Detected change data
[Start of section]

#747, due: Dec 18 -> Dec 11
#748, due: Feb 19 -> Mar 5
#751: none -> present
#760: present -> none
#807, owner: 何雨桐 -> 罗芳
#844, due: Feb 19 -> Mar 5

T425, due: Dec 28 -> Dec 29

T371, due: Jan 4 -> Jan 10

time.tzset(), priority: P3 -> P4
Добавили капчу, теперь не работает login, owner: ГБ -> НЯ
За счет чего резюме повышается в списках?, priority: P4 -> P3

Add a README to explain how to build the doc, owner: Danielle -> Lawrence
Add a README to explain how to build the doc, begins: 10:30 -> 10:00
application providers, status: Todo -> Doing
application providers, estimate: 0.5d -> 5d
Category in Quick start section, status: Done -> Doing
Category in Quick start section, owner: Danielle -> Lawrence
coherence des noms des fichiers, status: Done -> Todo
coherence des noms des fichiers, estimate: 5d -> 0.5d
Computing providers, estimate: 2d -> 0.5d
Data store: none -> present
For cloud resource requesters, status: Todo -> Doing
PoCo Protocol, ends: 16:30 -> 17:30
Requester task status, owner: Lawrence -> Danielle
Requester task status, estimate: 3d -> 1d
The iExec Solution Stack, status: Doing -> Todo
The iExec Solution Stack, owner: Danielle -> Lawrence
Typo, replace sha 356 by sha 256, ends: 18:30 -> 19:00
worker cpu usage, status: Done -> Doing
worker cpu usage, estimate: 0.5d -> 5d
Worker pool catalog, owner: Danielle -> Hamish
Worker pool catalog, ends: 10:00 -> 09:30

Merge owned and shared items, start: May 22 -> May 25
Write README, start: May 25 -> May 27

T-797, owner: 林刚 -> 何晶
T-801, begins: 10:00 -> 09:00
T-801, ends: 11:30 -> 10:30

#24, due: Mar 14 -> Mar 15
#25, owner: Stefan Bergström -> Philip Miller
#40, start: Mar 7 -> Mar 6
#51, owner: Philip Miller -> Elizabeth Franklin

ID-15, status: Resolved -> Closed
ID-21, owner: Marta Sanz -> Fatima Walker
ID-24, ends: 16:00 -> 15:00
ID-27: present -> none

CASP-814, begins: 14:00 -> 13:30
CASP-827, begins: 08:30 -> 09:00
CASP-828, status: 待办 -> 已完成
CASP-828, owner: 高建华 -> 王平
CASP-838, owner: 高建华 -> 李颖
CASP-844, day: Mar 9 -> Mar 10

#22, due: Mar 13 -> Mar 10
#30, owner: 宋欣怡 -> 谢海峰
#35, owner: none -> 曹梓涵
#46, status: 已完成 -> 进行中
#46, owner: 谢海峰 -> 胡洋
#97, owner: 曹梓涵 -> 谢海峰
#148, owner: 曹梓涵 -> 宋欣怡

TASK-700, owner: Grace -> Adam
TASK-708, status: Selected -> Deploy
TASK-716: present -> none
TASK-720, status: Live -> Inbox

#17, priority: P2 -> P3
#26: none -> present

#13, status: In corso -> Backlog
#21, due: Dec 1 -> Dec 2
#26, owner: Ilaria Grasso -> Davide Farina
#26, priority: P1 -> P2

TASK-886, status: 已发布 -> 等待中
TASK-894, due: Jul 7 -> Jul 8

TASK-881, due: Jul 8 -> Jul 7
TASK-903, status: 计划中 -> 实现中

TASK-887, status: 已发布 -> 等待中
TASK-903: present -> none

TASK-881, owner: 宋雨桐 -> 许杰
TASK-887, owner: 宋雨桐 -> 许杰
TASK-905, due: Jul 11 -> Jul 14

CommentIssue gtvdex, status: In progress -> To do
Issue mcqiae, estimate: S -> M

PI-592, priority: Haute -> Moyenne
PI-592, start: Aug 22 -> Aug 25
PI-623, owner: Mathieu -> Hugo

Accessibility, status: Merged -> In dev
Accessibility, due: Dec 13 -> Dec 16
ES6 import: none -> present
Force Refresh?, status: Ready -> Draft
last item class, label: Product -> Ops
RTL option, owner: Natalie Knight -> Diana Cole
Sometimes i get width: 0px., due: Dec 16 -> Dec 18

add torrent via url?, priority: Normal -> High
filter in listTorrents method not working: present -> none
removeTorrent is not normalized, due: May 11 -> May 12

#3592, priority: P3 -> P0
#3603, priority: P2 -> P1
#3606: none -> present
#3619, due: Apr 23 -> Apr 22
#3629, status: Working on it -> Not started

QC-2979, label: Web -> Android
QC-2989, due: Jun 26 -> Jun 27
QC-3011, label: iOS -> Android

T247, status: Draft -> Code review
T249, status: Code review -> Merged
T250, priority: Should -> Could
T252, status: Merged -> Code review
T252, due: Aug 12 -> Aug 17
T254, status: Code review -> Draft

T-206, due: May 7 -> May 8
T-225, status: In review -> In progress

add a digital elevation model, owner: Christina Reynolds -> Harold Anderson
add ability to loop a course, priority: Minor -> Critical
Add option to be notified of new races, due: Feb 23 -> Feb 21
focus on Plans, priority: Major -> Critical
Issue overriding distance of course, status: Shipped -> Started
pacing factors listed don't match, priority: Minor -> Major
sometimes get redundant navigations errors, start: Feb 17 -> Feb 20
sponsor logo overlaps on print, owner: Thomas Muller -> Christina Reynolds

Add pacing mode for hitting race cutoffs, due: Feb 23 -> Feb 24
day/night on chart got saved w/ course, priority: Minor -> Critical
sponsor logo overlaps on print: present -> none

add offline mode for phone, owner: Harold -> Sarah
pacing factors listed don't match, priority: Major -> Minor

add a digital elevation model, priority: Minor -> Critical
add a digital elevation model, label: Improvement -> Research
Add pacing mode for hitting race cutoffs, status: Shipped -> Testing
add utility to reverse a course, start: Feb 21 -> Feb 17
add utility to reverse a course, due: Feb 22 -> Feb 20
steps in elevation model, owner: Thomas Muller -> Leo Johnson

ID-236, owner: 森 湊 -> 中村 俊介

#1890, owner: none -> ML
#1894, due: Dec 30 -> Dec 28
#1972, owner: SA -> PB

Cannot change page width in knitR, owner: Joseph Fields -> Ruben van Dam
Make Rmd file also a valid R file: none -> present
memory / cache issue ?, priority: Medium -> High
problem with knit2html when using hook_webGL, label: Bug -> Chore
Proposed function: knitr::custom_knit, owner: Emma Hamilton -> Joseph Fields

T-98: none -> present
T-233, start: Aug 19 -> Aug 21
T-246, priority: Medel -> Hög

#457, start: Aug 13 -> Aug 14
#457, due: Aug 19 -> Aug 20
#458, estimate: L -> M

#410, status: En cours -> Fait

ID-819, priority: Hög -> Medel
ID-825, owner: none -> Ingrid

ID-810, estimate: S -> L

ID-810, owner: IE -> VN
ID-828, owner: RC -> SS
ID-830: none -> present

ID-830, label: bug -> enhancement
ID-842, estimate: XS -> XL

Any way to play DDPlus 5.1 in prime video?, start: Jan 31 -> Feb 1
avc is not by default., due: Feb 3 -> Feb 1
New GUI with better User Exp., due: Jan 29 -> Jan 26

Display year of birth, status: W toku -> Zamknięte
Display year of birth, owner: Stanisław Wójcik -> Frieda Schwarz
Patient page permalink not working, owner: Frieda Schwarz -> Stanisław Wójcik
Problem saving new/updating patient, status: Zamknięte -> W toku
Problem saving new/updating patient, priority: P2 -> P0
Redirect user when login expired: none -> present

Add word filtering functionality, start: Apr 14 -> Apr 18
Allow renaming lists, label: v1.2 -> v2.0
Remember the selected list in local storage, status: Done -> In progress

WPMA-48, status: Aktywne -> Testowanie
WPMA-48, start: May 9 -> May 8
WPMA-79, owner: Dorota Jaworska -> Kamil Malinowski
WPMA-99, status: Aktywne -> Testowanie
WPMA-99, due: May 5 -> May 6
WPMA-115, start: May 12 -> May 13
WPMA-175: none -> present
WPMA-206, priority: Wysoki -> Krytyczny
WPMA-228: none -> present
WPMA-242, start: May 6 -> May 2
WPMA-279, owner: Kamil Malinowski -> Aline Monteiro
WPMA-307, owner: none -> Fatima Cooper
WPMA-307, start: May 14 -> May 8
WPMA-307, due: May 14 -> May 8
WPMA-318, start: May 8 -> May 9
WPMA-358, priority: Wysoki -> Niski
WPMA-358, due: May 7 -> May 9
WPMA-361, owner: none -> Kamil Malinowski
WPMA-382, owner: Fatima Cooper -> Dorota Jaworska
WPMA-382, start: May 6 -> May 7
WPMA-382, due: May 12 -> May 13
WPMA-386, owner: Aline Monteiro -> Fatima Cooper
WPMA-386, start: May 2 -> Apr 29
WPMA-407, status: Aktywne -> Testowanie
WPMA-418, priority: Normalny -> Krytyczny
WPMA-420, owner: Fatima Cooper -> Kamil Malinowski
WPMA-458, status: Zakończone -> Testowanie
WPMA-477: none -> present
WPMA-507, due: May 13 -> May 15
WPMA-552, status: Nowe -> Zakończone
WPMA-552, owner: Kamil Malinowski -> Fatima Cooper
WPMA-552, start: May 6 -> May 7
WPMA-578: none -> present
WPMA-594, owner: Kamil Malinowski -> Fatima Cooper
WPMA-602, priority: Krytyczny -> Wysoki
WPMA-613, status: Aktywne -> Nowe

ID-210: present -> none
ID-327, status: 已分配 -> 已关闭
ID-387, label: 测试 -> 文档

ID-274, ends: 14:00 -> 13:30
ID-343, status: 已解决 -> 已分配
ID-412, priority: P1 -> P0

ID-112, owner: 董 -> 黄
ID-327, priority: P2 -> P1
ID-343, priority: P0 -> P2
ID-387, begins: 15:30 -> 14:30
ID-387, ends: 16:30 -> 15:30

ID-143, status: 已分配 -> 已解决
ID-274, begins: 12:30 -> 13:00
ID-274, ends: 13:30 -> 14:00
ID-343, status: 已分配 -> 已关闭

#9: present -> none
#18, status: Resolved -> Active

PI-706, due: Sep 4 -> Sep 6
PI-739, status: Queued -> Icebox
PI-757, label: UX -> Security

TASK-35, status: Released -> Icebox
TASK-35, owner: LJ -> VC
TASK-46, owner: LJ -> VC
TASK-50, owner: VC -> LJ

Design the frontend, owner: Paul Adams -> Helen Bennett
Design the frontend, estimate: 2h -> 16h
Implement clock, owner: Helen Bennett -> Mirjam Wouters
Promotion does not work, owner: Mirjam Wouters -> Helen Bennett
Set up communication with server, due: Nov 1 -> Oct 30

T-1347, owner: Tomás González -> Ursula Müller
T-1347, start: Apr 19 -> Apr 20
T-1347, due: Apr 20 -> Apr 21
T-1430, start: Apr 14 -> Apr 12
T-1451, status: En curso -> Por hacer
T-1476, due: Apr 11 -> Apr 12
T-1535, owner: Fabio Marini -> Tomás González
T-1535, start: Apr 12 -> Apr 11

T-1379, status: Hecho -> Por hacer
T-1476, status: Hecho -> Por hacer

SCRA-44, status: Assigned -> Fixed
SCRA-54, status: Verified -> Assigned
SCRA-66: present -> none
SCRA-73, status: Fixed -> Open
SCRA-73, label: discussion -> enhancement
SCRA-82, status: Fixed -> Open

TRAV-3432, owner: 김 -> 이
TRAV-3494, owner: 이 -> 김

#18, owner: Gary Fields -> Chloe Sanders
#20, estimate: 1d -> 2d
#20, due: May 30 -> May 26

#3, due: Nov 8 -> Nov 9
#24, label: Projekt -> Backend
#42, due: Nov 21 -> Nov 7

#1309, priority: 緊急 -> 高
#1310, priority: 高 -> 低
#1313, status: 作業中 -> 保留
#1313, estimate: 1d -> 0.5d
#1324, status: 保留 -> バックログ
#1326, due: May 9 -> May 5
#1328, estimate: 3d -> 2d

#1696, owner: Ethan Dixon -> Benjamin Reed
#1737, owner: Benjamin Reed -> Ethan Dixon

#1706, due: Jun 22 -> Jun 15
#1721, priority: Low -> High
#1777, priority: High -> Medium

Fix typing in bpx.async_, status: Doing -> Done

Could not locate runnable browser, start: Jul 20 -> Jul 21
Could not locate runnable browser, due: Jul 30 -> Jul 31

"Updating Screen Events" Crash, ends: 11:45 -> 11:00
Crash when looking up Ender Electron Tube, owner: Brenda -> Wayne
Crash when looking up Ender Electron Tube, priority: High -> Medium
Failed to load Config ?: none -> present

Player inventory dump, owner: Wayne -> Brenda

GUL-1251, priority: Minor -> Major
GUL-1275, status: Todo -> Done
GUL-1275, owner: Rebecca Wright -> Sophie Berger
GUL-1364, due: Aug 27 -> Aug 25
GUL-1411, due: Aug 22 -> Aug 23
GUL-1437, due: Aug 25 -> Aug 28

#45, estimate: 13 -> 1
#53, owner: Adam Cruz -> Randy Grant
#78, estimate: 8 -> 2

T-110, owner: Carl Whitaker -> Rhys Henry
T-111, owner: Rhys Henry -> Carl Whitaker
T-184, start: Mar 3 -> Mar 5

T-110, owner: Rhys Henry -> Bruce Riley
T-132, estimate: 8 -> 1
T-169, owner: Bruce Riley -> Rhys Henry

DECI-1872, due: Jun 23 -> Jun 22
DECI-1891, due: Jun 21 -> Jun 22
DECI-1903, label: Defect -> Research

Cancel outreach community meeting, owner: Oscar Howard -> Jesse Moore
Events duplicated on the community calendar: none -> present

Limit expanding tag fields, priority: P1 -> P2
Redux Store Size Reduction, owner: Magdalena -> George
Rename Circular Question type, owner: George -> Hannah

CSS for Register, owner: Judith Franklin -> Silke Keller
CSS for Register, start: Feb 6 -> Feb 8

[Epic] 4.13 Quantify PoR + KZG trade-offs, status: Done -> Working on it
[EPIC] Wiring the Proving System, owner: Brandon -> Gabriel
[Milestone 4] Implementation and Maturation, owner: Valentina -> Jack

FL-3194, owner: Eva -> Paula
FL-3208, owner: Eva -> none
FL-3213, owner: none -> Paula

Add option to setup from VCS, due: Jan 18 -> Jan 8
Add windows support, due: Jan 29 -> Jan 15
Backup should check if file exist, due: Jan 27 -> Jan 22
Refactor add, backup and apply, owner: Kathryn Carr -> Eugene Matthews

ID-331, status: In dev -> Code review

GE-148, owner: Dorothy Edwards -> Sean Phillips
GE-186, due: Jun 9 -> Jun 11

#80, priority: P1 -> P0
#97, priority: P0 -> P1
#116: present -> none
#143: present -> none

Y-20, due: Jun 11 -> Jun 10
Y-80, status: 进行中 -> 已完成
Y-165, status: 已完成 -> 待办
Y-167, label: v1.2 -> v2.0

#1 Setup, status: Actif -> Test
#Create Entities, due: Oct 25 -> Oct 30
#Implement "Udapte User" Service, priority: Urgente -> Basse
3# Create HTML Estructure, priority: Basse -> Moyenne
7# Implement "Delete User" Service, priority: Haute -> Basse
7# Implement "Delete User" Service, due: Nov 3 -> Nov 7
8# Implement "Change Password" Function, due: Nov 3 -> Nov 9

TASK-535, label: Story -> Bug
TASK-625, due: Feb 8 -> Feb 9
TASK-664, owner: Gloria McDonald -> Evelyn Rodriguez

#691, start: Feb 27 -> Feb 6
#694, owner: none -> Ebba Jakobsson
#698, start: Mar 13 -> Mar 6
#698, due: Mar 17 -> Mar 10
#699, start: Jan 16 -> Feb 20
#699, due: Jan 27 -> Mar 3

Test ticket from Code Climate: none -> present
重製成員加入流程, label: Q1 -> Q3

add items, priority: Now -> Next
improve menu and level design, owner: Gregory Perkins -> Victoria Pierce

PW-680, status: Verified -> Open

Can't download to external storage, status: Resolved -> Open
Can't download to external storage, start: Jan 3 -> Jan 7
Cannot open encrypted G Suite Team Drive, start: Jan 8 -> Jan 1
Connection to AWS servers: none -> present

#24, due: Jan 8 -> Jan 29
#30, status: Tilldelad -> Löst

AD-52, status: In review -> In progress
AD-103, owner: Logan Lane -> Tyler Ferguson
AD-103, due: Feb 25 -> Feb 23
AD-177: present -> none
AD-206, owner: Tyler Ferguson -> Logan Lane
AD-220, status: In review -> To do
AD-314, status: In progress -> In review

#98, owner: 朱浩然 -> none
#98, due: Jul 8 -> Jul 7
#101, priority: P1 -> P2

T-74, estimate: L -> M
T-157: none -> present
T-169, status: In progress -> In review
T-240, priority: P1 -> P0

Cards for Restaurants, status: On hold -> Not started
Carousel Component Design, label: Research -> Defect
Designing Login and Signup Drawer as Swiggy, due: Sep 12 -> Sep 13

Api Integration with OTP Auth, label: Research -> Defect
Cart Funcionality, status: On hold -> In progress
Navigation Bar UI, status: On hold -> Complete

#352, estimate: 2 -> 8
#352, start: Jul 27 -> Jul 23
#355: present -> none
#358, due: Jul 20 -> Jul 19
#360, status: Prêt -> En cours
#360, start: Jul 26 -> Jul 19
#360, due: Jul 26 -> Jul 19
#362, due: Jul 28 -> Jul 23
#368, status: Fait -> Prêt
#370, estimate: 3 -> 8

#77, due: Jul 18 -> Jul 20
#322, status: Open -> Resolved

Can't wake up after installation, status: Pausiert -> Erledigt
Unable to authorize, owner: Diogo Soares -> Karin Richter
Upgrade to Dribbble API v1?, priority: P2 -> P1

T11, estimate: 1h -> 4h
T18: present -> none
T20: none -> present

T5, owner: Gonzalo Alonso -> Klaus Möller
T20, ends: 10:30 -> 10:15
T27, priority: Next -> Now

[End of section]

What you are asked to do: For the string "hitting", give the number of lines in the entries that contain it, with no other words.

Exercise response: 2